Listed entries:
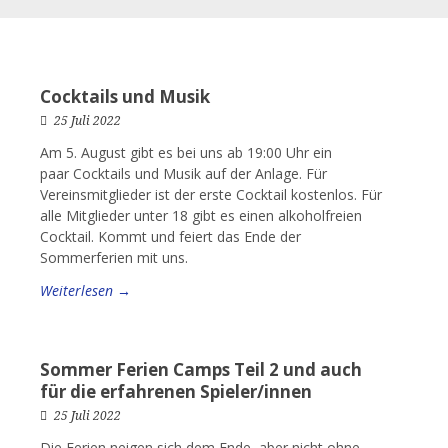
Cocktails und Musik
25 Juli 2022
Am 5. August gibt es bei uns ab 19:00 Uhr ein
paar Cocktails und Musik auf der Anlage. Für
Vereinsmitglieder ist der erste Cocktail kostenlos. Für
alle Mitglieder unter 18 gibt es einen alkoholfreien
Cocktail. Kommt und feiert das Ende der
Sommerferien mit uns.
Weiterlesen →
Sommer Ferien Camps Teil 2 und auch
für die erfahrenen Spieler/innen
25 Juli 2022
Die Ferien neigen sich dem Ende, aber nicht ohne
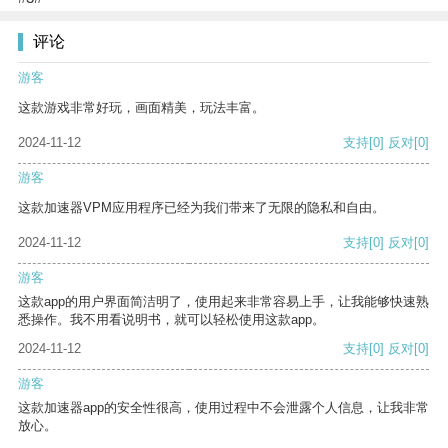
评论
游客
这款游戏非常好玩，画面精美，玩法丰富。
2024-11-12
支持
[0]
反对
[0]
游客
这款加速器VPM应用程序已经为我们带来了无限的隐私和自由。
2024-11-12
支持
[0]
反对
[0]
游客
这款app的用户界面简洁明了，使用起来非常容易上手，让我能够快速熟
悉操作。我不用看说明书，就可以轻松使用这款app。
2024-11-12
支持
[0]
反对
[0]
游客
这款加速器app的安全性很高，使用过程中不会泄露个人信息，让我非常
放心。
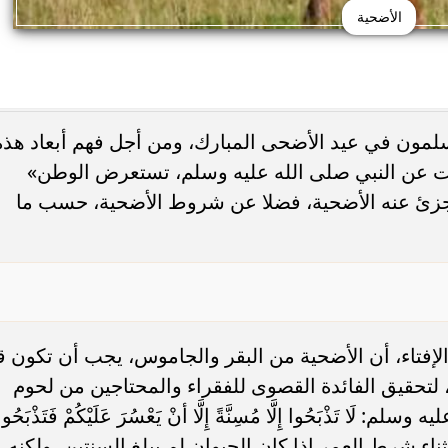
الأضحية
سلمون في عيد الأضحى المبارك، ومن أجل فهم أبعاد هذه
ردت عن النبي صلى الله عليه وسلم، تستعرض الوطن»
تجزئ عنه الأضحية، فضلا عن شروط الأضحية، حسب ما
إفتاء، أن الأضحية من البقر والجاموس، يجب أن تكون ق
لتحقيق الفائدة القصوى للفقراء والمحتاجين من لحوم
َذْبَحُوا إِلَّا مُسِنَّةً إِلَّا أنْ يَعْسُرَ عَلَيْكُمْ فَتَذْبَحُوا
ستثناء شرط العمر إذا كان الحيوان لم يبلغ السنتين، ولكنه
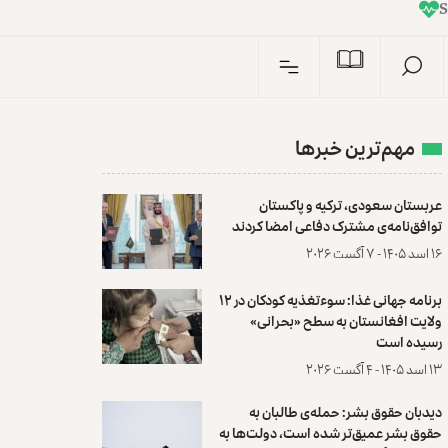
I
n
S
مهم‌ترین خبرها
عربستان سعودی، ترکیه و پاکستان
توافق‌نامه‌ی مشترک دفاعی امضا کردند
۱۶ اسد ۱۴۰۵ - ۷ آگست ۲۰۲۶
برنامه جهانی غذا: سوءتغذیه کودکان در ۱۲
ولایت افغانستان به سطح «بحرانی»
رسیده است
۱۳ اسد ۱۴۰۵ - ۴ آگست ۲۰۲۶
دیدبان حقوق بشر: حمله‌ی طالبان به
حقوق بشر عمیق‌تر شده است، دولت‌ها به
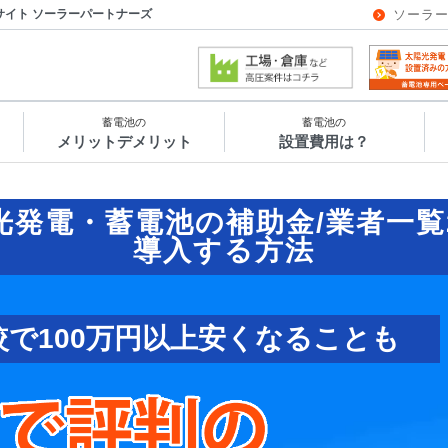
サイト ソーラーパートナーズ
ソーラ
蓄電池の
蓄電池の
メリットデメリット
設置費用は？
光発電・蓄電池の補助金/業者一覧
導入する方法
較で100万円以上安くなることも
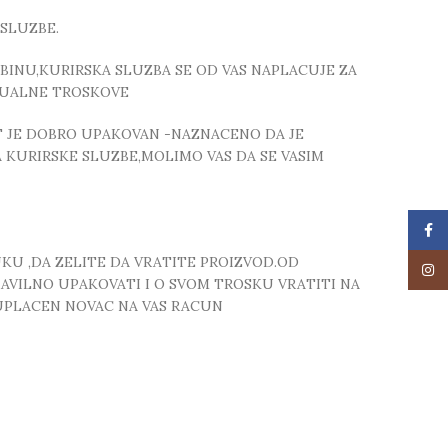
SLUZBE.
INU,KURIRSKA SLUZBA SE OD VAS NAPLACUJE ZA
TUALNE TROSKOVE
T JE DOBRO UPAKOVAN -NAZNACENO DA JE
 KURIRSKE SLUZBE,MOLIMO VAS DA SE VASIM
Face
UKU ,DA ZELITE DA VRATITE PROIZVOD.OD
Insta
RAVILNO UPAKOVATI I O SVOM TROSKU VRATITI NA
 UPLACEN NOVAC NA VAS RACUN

Directions: Scan the records for the word "Cocktails". Copy each line where it turns up.

Written solution:
Cocktails und Musik
paar Cocktails und Musik auf der Anlage. Für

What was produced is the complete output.